Generally speaking, life is about the same…

  • My mom is still fighting her fight against cancer.  We are at the point that Chemo is complete and surgery is impending.  After surgery at the end of this month she will begin her 39 radiation treatments.  We are all looking forward to this being behind us and looking at her and knowing that she is healthy and strong and enjoying our time together.
  • My girls are still as amazing as ever!  They are filled with life and joy and bring so much to each and every one of us.
  • Teaching has kept me busy!  Seeing growth in my students is powerful.  Seeing the sadness that happens in some of their lives is eye opening.  Showing love and kindness along with healthy expectations and life lessons is more important than ever.

Thanks for bearing with me!  I will continue to write as time allows!  Hopefully more often than I have been!

Soon, I will be reviewing a book for Multicultural Children’s Book day 2017!  I am very excited as I know we need more of this in our lives and libraries!

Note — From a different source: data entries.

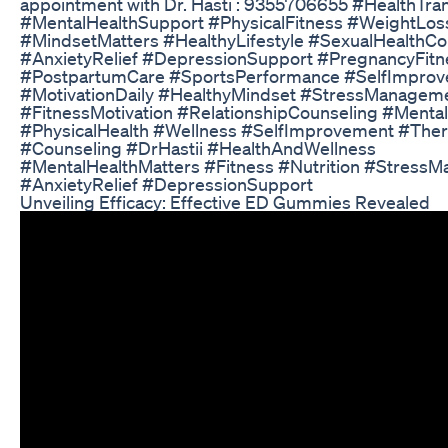
appointment with Dr. Hasti : 9355706655 #HealthTra
#MentalHealthSupport #PhysicalFitness #WeightLos
#MindsetMatters #HealthyLifestyle #SexualHealthCo
#AnxietyRelief #DepressionSupport #PregnancyFitn
#PostpartumCare #SportsPerformance #SelfImpro
#MotivationDaily #HealthyMindset #StressManagem
#FitnessMotivation #RelationshipCounseling #Menta
#PhysicalHealth #Wellness #SelfImprovement #The
#Counseling #DrHastii #HealthAndWellness
#MentalHealthMatters #Fitness #Nutrition #Stress
#AnxietyRelief #DepressionSupport
Unveiling Efficacy: Effective ED Gummies Revealed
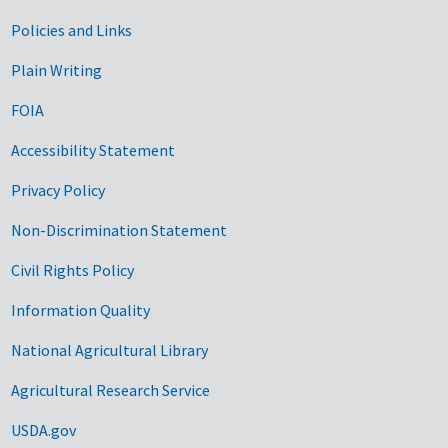
Government Links
Policies and Links
Plain Writing
FOIA
Accessibility Statement
Privacy Policy
Non-Discrimination Statement
Civil Rights Policy
Information Quality
National Agricultural Library
Agricultural Research Service
USDA.gov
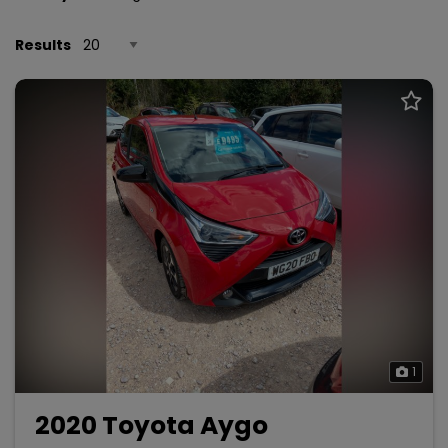
Results
1
2020 Toyota Aygo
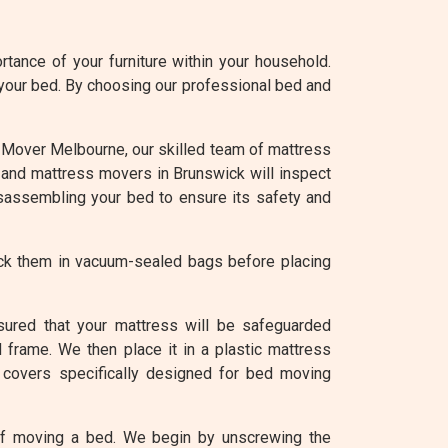
tance of your furniture within your household.
 your bed. By choosing our professional bed and
 At Mover Melbourne, our skilled team of mattress
d and mattress movers in Brunswick will inspect
isassembling your bed to ensure its safety and
ack them in vacuum-sealed bags before placing
sured that your mattress will be safeguarded
 frame. We then place it in a plastic mattress
 covers specifically designed for bed moving
of moving a bed. We begin by unscrewing the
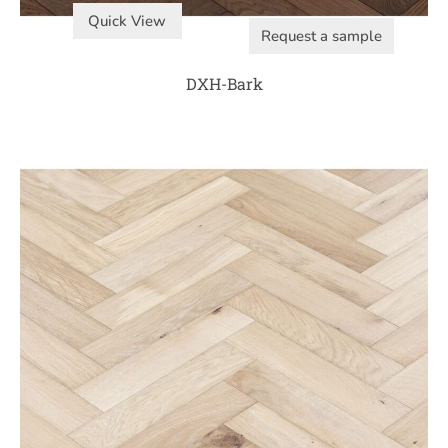
Quick View
Request a sample
DXH-Bark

Multicultural Children's Book Day

And…. it’ s Here

I was tempted to put a sad face next to my title of this post.  However, in a brief moment of hesitation, I decided not too!  Even though I feel a sense of sadness that summer is over and we are embarking on a new school year, there is hope as we move forward.  2016 has been a challenging year for us.  Knowing that once 2016 ends; my mom’s chemotherapy will be done and we can move forward to further healing for her and a new reality.  My 2nd grader is so excited to get back to school and see friends and have new experiences….how can that not be exciting?  My preschooler smiles her beautiful smile every time we mention school getting back in session.  And, even me… I am starting a new school year in my special education classroom with 6 amazing children that have so much potential and upcoming growth to celebrate!  Here is a perfect example of choosing to see positivity even when my initial instinct is one of dread!  My time with my girls during summer break is so incredibly cherished that seeing it come to an end can’t be helped but to experience a certain amount of loss.  However, a new year brings new excitement, new challenges and the hope of the coming phases!

Cheers to living life!

 

Soaking up Summer

I am in my last few hours of summer vacation from teaching!  Yikes, this summer went by fast!  My girls have one more week to soak up summer vacation!  We are trying to be intentional about getting as much out of it as possible! Today we went to the outdoor pool and splished and splashed into the early evening hours.  The other day we spent time with great friends at the beach. We have engaged in later evening fun in the neighborhood with friends… but now, all of that is coming to an end.  I would be lying if I said that it didn’t bother me.  With each passing summer it is forced into my face that life is getting away from me.  My girls are getting older.  Heck, I am too!  I am trying to remind myself that everything has its season and that each stage of our lives has always been good and we have enjoyed them.  But for tonight…. My heart is sad and I wish summer could stick around just a little while longer.

Miracles

Recently I was entrusted with a Milk Weed Caterpillar.  For those of you that know your caterpillars, this becomes a Monarch Butterfly.  This caterpillar was tiny.  No bigger than the size a the end of a pencil lead.  I was not so sure I was going to be able to successfully bring this little guy to complete it’s life cycle.  Well, I can report that I was able to with the help of my little ladies and lots of dedication to feed this sweat beast (the girls named it Pilly) he made his way out of his chrysalis and I am reminded of God’s miracles.  How in the world does this happen.  There is really no explanation that can make sense in my head that takes this Pilly

and after transformation can make this

without understanding God’s grace, creative beauty, and the concept of resurrection!  God is truly amazing and there is no other explanation but knowing that God is in control and that He makes all things good…It may take time, it may be a process and we may even have to be “melted down and chemically changed” in order to live fully as we are meant to. Thank you Pilly for reminding me of God’s mercy and grace on this tough season in our life!